WORK TASK: Continue the Delta Dreamflight article from the point where it stops.

EXCERPT:
Delta Dreamflight, renamed Dreamflight and then Take Flight during its final two years of operation, was an attraction located in Tomorrowland at the Magic Kingdom inside the Walt Disney World Resort, and was sponsored by Delta Air Lines. Dreamflight replaced an attraction called If You Could Fly (originally If You Had Wings), sponsored by Eastern Air Lines.

Overview
Dreamflight used the same basic Omnimover ride system that other Disney rides utilize today. It was a dark ride that showcased the history of flight using simplistic sets, some Audio-Animatronics and projection effects. Riders passed through scenes of barnstormers, an M-130, Tokyo and Paris in the 1930s, the jet age, and the future of air travel, and appeared to enter a working jet engine.

Scrapped Disneyland plan
After Delta Dreamflight at Magic Kingdom closed in 1998 to be replaced by Buzz Lightyear Space Ranger Spin which opened in November of that same year. Disney was making the plan of replacing the Circle-Vision 360° theater which was showing American Journeys at the time and Disney hoping for their new ride to be an Omnimover dark ride like the Haunted Mansion in New Orleans Square and due to Delta Dreamflight just meeting the space requirements for it. But the plan was scrapped due to multiple reasons such as not being to able to make a plan with Delta and changes with the Tomorrowland 2055 plan. This was mainly due to a new ride that Walt Disney Imagineering was making for the new Tomorrowland overhaul known as Tomorrowland 2055, which would involve using the Circle-Vision 360° Theater and the old PeopleMover track for a new thrill ride known as Rocket Rods.

DATA SUPPLIED:

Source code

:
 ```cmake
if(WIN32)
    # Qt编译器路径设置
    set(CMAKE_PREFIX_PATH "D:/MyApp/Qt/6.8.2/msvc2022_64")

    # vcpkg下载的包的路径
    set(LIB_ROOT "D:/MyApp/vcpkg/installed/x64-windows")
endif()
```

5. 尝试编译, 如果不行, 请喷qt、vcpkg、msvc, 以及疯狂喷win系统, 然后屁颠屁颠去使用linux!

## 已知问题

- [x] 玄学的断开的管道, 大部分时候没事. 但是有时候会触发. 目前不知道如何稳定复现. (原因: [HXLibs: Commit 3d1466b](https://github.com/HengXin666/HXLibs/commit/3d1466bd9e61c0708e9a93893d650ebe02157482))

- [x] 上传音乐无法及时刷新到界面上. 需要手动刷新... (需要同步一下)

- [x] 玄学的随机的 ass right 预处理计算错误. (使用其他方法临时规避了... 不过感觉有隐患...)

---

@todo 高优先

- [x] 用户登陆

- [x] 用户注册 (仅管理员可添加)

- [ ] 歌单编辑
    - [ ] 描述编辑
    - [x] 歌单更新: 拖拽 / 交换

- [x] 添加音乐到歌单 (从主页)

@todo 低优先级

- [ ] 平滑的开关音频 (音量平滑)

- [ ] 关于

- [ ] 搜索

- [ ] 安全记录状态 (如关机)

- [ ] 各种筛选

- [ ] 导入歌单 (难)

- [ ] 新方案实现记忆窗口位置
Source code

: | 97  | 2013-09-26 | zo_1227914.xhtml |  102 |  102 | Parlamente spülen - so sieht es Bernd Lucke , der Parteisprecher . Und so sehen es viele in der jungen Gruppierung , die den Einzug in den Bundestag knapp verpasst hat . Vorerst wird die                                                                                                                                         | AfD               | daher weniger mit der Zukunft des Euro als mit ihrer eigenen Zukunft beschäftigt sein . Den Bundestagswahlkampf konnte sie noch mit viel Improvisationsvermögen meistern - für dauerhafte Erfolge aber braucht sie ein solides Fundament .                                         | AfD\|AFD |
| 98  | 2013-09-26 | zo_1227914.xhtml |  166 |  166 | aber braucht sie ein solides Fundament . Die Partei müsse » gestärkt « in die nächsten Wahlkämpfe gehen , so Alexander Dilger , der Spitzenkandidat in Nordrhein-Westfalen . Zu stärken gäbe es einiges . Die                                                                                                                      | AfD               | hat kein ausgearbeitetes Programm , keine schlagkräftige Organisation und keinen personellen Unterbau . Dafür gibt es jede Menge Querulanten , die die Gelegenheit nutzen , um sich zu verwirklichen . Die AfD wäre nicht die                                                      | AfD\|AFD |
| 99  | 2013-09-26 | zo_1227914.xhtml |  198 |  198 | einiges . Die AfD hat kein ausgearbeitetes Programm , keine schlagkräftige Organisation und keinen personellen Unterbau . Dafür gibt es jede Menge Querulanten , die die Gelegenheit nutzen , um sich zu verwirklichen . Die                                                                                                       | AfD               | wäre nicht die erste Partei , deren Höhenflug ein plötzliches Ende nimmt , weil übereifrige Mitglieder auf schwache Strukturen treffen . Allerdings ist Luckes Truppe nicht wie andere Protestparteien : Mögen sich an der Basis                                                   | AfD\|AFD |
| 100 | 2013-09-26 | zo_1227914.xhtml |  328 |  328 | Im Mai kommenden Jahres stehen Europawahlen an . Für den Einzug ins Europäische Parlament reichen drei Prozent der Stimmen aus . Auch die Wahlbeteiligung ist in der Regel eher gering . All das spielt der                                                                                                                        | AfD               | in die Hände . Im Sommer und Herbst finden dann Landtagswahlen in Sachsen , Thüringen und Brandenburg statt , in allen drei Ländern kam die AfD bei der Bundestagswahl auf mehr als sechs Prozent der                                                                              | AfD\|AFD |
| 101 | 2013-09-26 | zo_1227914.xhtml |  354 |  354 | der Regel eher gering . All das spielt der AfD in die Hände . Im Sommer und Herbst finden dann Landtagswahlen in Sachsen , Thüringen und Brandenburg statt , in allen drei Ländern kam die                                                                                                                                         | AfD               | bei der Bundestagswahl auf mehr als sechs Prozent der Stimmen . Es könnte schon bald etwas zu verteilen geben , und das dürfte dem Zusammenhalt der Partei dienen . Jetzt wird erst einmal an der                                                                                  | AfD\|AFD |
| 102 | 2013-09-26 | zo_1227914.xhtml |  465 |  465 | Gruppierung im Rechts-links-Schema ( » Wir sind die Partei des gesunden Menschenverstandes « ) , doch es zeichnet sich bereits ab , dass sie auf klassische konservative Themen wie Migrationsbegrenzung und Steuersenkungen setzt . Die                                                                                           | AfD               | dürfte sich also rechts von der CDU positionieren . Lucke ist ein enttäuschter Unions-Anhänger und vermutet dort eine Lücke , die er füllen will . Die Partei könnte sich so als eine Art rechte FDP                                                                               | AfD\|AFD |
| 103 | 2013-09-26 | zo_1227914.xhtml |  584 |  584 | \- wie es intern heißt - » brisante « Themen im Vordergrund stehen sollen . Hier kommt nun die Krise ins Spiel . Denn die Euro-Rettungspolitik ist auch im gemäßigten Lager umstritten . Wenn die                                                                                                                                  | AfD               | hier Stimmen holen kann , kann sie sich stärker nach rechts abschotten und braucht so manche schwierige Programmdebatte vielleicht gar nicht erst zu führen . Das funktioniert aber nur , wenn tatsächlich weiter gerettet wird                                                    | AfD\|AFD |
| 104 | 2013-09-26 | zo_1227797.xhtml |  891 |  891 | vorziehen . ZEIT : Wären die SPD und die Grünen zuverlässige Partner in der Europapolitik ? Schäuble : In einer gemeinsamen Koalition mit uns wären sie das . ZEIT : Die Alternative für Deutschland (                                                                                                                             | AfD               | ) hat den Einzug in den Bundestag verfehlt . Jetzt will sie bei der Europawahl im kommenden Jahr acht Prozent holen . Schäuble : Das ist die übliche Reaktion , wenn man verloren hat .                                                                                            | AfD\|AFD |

RESULT OF THIS EXERCISE:
Ride description
Guests entered the building into a small queue designed to look like an airport boarding terminal. The front-end nose and cockpit of an actual Delta 767 was situated on the left entering the queue, "passengers" appearing as though they were actually boarding a jetliner. The Delta jet was marked as "The Spirit of Delta" in bright gold. As guests made their way into the queue opposite the jet, they entered a terminal gate with posters on the wall that included many exciting and exotic destinations of the world. Eventually, the guests would make their way back up the terminal gate and enter the side of the jet into a mirrored hallway lined with bright blue, green, red, and yellow neon lights. As guests walked up a ramp they entered the boarding area which was set up in a very similar fashion to the Haunted Mansion. As the bright blue "cars" rode past one would walk onto a moving escalator ramp and "board the flight".

Guests first encountered a giant mural depicting the golden era of aviation in America, adorning the wall in the first room. The second room that guests entered on the attraction had a giant pop-up book style spinning room which had a hot air balloon and other flying contraptions spinning by them as the "Dreamflight" song played. Then guests entered the second room of the "flight" which was designed to look as though they were in a giant crop field of the American mid-west in the roaring 1920s. Biplanes, stunt planes, and barnstormers flew all over the ceiling above a flying circus air show. One plane's pilot had crashed through a barn and got stuck in the rafters on the barn's ceiling. The third room was just a big screen with a film clip of an aerial stuntman standing on top of a prop plane while it performed dizzying stunts as it flew.

Next came the era of air travel, where commercial flights started taking passengers all over the world. Passing by a sign with a rotating globe that advertised air travel, guests would hear an announcer notifying them that their Dreamflight was about to embark for the era of air travel and that their flight would span the world, stopping briefly in Tokyo, Japan, and Paris, France. Guests would then emerge onto a dock in the San Francisco Bay and into the fuselage of Boeing 314 Flying Boat. Inside, they could briefly see the elegant first-class dining room. Guests would next find themselves in Tokyo, where a gentleman in a suit stood on the guests' left in a Japanese garden where locals greeted him. On the right side below the guests were the rooftops of Paris's skyline. Guests "flew" past the rooftops of a Paris street and could see quaint little shops and tourists sitting below on a cafe patio. As the guests moved ahead, they would encounter a rotating glow-in-the-dark sign reading, "Jet Age". Accompanying this, an alternating male or female voice announced, "Ladies and gentlemen, your Dreamflight will depart immediately for the future. Please prepare for supersonic takeoff". To the immediate left on the wall was a giant painting of a jetliner taking off.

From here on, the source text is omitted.